#### Task requirements:
Turn the records into a numbered list, from the line containing "pose: elev=190.9 azim=307.4" through the end of the records, leaving out blank lines and the pictures.

## Begin

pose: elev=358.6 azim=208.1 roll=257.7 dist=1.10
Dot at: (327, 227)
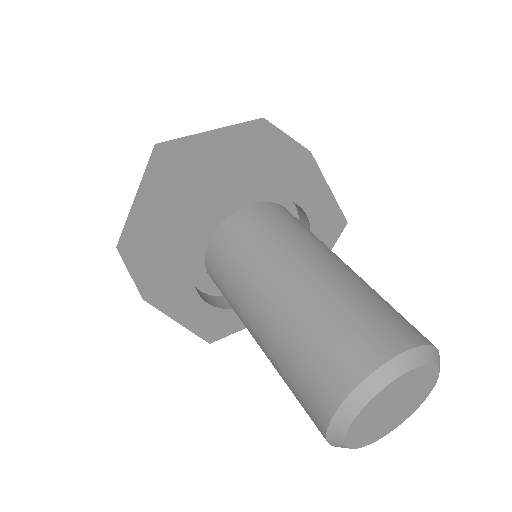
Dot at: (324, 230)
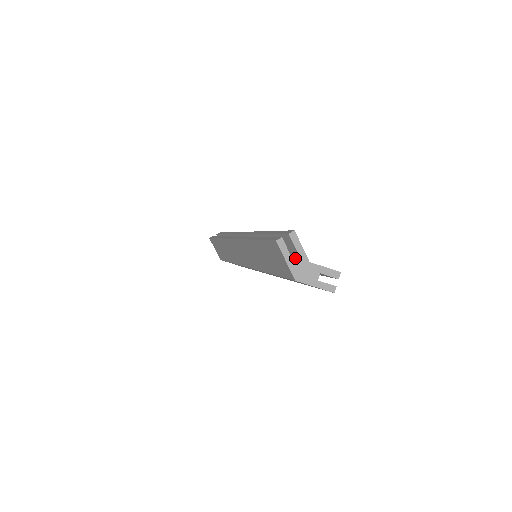
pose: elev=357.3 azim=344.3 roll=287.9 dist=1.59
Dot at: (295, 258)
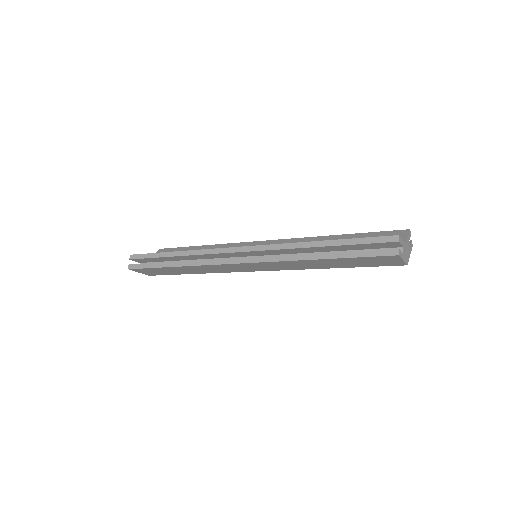
Dot at: (404, 252)
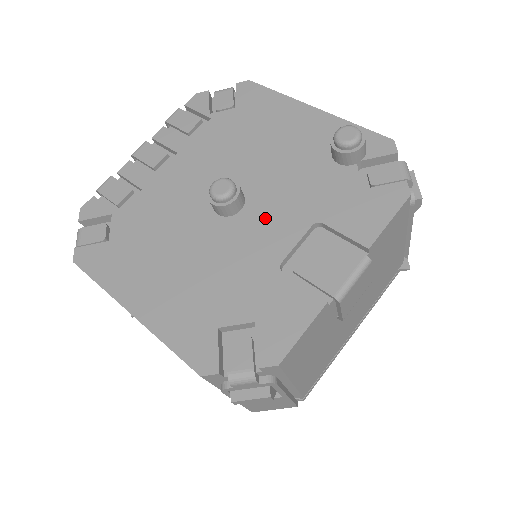
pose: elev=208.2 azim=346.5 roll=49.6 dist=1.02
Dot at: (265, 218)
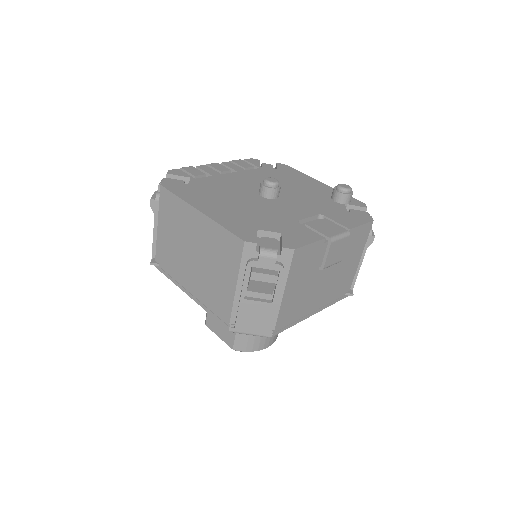
Dot at: (291, 205)
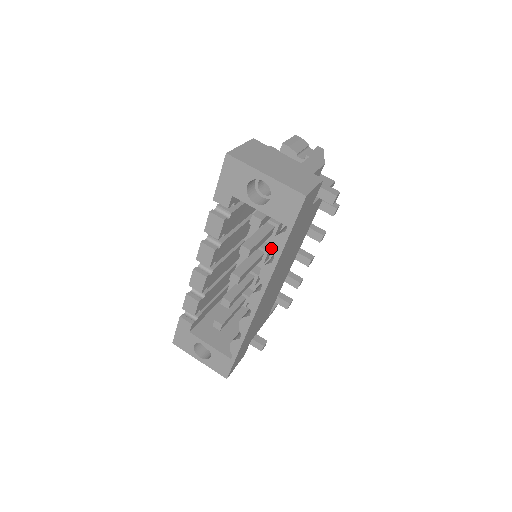
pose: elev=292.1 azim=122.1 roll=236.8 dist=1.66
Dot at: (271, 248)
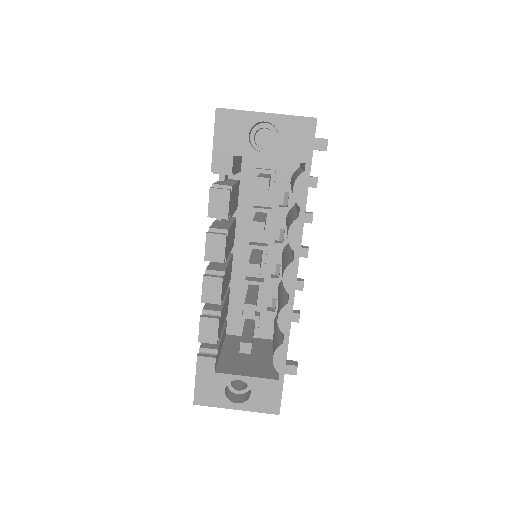
Dot at: (267, 245)
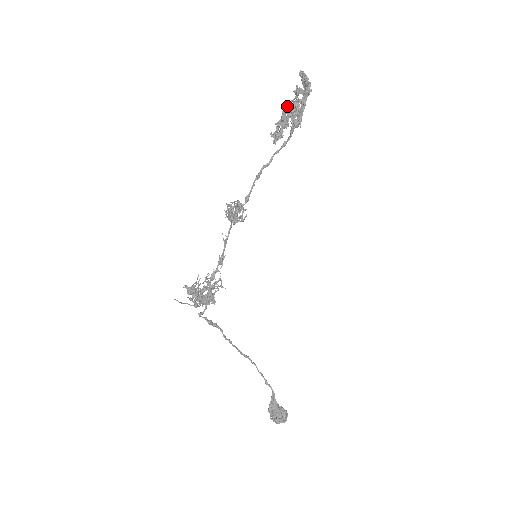
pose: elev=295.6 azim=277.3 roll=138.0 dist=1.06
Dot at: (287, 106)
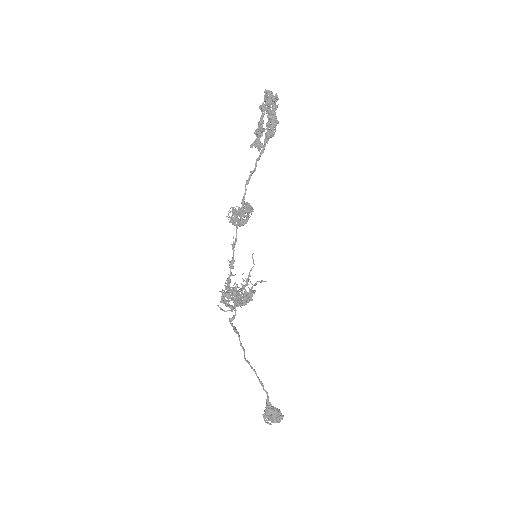
Dot at: (262, 119)
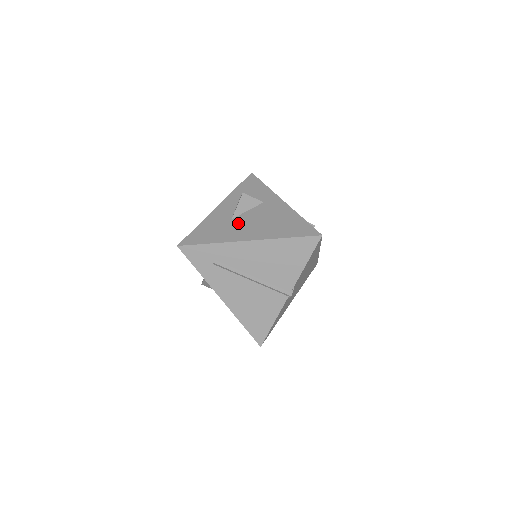
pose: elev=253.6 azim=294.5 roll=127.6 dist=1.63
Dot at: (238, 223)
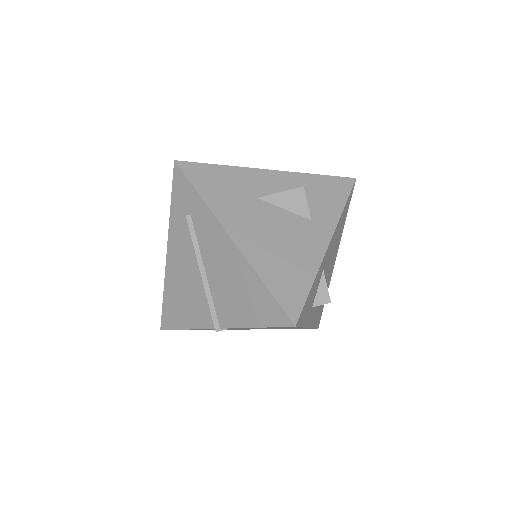
Dot at: (255, 209)
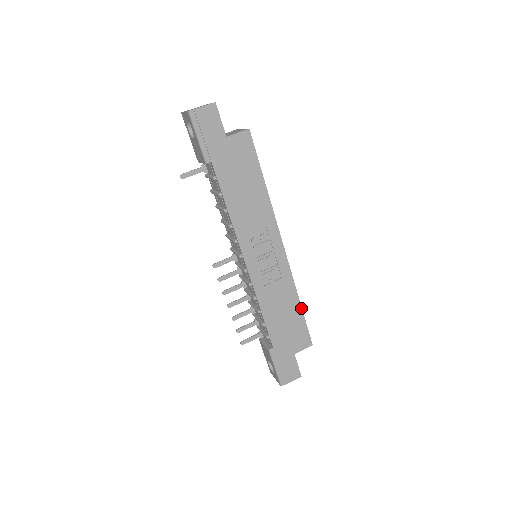
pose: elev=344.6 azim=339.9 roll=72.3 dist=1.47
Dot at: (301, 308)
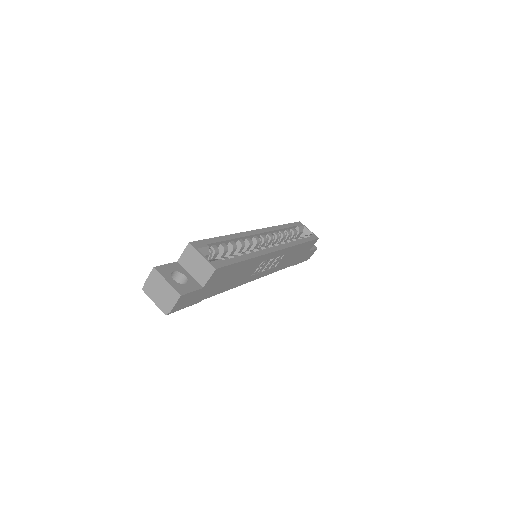
Dot at: (304, 243)
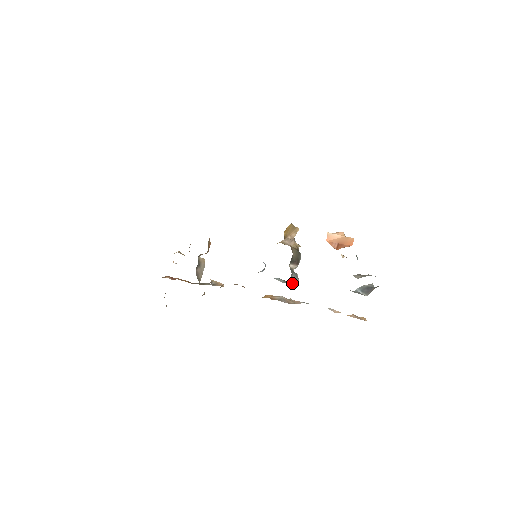
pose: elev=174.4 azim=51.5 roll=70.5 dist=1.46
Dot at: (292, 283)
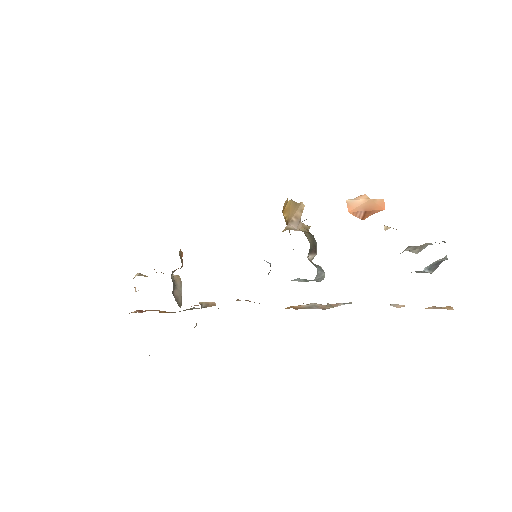
Dot at: (318, 280)
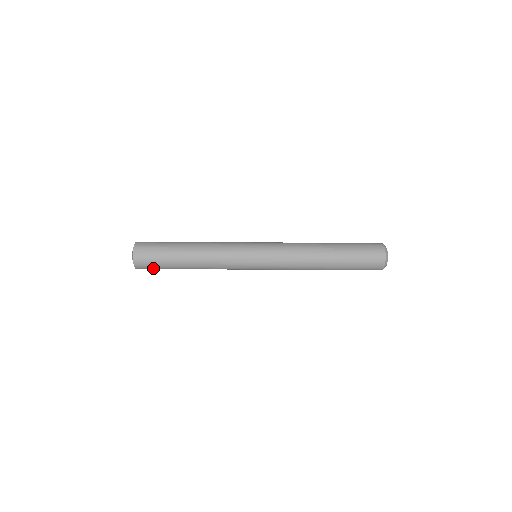
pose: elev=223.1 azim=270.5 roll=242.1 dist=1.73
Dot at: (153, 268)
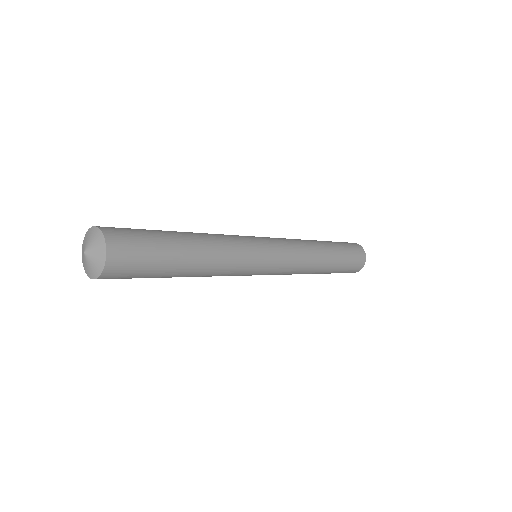
Dot at: occluded
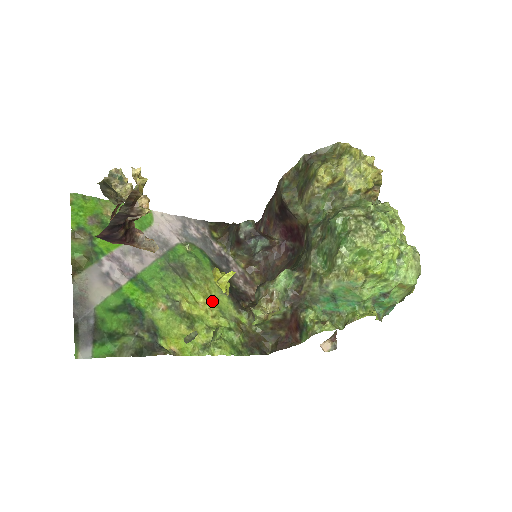
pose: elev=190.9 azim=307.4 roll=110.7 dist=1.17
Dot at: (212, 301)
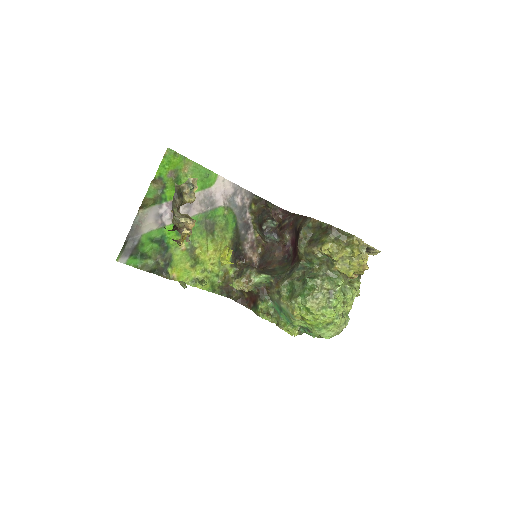
Dot at: (218, 253)
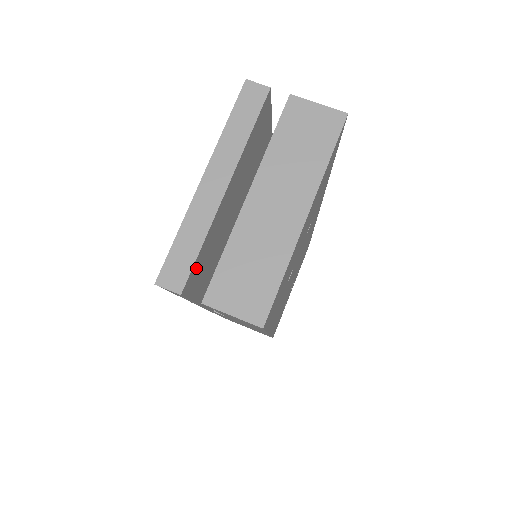
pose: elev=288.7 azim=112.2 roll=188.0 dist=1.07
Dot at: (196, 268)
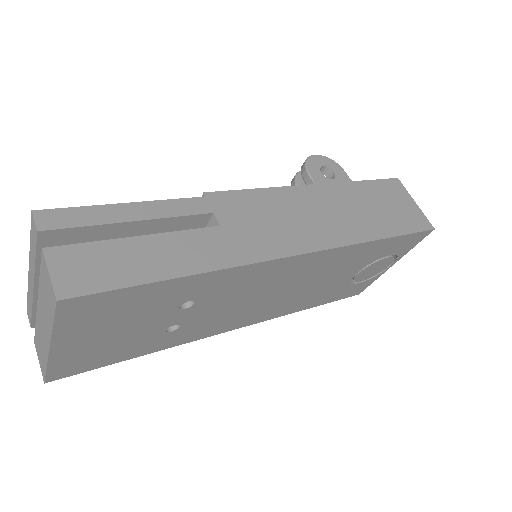
Dot at: occluded
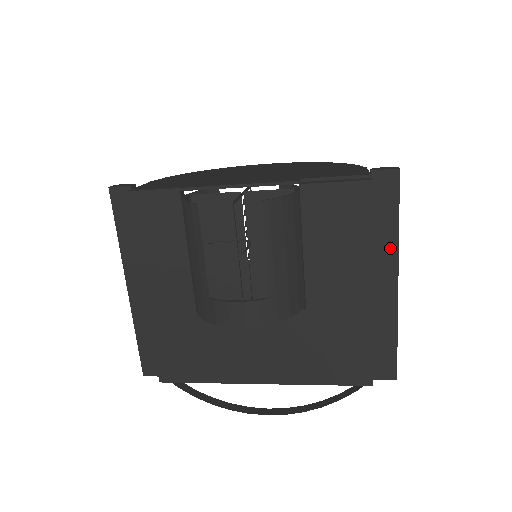
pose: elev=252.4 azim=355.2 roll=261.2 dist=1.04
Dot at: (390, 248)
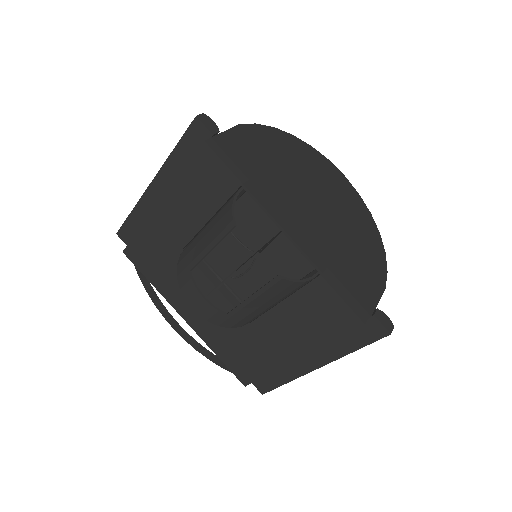
Dot at: (334, 354)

## End

#### Solution to this problem:
1. pose: elev=190.9 azim=307.4 roll=110.7 dist=1.17
2. Dot at: (212, 301)
3. Dot at: (218, 253)
4. pose: elev=288.7 azim=112.2 roll=188.0 dist=1.07
5. Dot at: (196, 268)
6. Dot at: occluded
7. pose: elev=252.4 azim=355.2 roll=261.2 dist=1.04
8. Dot at: (390, 248)
9. Dot at: (334, 354)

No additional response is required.